Tomaso grinned, his perfect white teeth giving him the air of someone who should be sipping Martinis on a yacht off the Amalfi Coast.

Then my mother piped up with an invitation to take coffee with us.

Tomaso hesitated. He glanced at me. Something shifted in my stomach. I held his gaze long enough to remind myself how blue his eyes were. I nodded. ‘Of course, please do.’

After a polite enquiry about not encroaching on mother and daughter time, Tomaso lounged on the sofa next to me, chatting about Italy, explaining to my mother how we knew each other while I focused on a teaspoon. I barely said a word. I held my coffee cup with both hands to prevent myself reaching out to touch him. At one point, I escaped to the loo to have a break from feeling that I might give myself away.

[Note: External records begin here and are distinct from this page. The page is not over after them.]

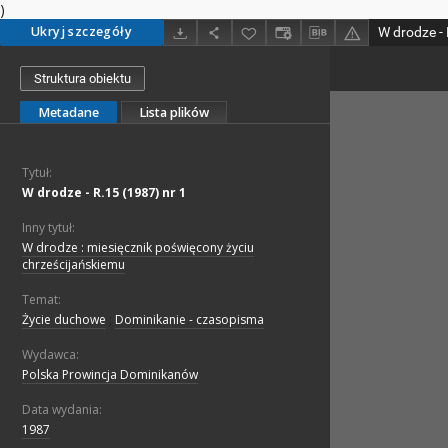
)
Ukryj szczegóły
W drodze - 
Struktura obiektu
Metadane
Lista plików
Tytuł:
W drodze - R.15 (1987) nr 1
Inny tytuł:
W drodze : miesięcznik poświęcony życiu
chrześcijańskiemu
Temat:
Życie duchowe
;
Dominikanie - czasopisma
Wydawca:
Polska Prowincja Dominikanów
Data wydania:
1987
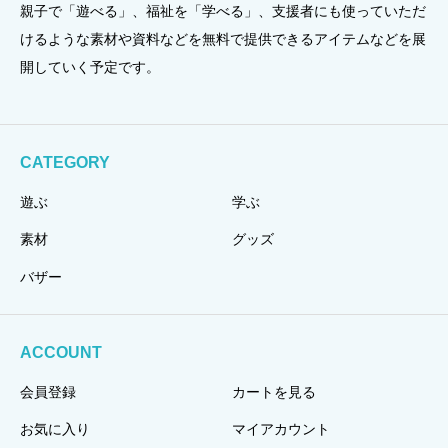
親子で「遊べる」、福祉を「学べる」、支援者にも使っていただ
けるような素材や資料などを無料で提供できるアイテムなどを展
開していく予定です。
CATEGORY
遊ぶ
学ぶ
素材
グッズ
バザー
ACCOUNT
会員登録
カートを見る
お気に入り
マイアカウント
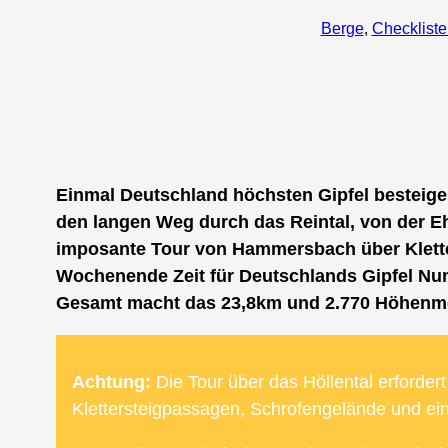
Berge
, 
Checkliste
Einmal Deutschland höchsten Gipfel besteige
den langen Weg durch das Reintal, von der Ehr
imposante Tour von Hammersbach über Kletter
Wochenende Zeit für Deutschlands Gipfel Nu
Gesamt macht das 23,8km und 2.770 Höhenmet
Achtung:
Die Tour über das Höllental erforder
Klettersteigpassagen, Schrofengelände und ein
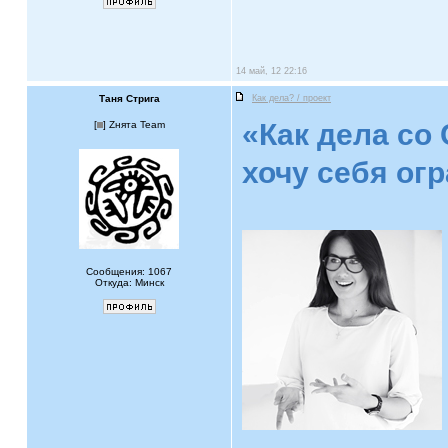
14 май, 12 22:16
Таня Стрига
Как дела? / проект
«Как дела со
[
] Zнята Team
хочу себя ог
Сообщения: 1067
Откуда: Минск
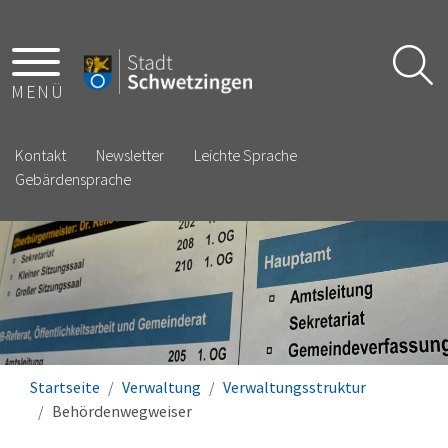
MENÜ
Kontakt
Newsletter
Leichte Sprache
Gebärdensprache
Startseite
Verwaltung
Verwaltungsstruktur
Behördenwegweiser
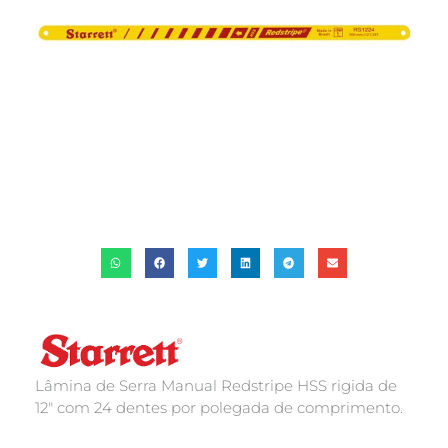
Lâmina de Serra Manual Redstripe HSS rigida de
12″ com 24 dentes por polegada de comprimento.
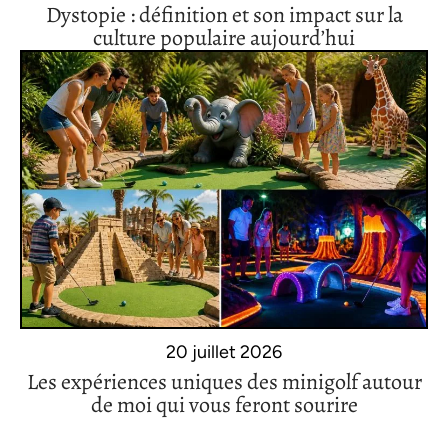
Dystopie : définition et son impact sur la
culture populaire aujourd’hui
20 juillet 2026
Les expériences uniques des minigolf autour
de moi qui vous feront sourire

Eventually, Tomaso swigged down the last of his coffee. ‘I’d better be going. Lovely to meet you.’ He raised my mother’s hand to his lips. Usually she would cotter on about all this European kissing nonsense, but not this time. He pressed a business card into her hand. ‘If you do ever make it to Florence, give me a ring and I’ll recommend some restaurants.’

I’d never seen my mother flirt. She giggled. Dorothy Southport actually let loose a spontaneous and joyful sound, twittering her thanks. Maybe I’d come round to my mother’s belief in St Anthony, performer of miracles, after all.

I stood up and put my hand out. Tomaso shook it, gently caressing my skin with his thumb. He kissed me on both cheeks, taking the opportunity to whisper, ‘Shall we get a room?’ in my ear, which sent a bolt of lust through me.

I backed away, my heart surging.

Tomaso helped my mother on with her coat and took her arm as he showed us out. Normally she would have shaken him off – ‘I’m not an invalid’ – but clearly, falling under Tomaso’s spell was a family failing.

On the way home, she chattered on about Tomaso, more complimentary than I’d ever heard her about anyone. My usual tactic was to say as little as possible about people I liked so that she couldn’t find anything to criticise.

‘I didn’t realise winning that award was such an accolade. I don’t know why you don’t tell me these things. When you went to the lavatory, Tomosi said that there were over two hundred entries. He also told me you were organising another wedding in Italy. I didn’t know you were going there again.’ My mother managed to make the most banal conversation into accusations, as though I’d been hiding round corners, giggling behind my hand at the triumph of withholding work secrets from her.

‘I don’t really like organising weddings abroad, but it is better paid. I hate leaving Mark to juggle the kids. And I always get a bit nervous about how I’ll cope with the language. I’ll have an interpreter there on the actual day, of course.’

‘Well, it’s a blessing you found a husband like Mark. Not every man would step in and mop up the slack while his wife swans around Europe.’

I clutched the steering wheel. Swanning had nothing to do with it, cheeky cow. Paying the bloody school fees did. I stamped on the accelerator, not caring that my mother’s little bird neck jerked forward.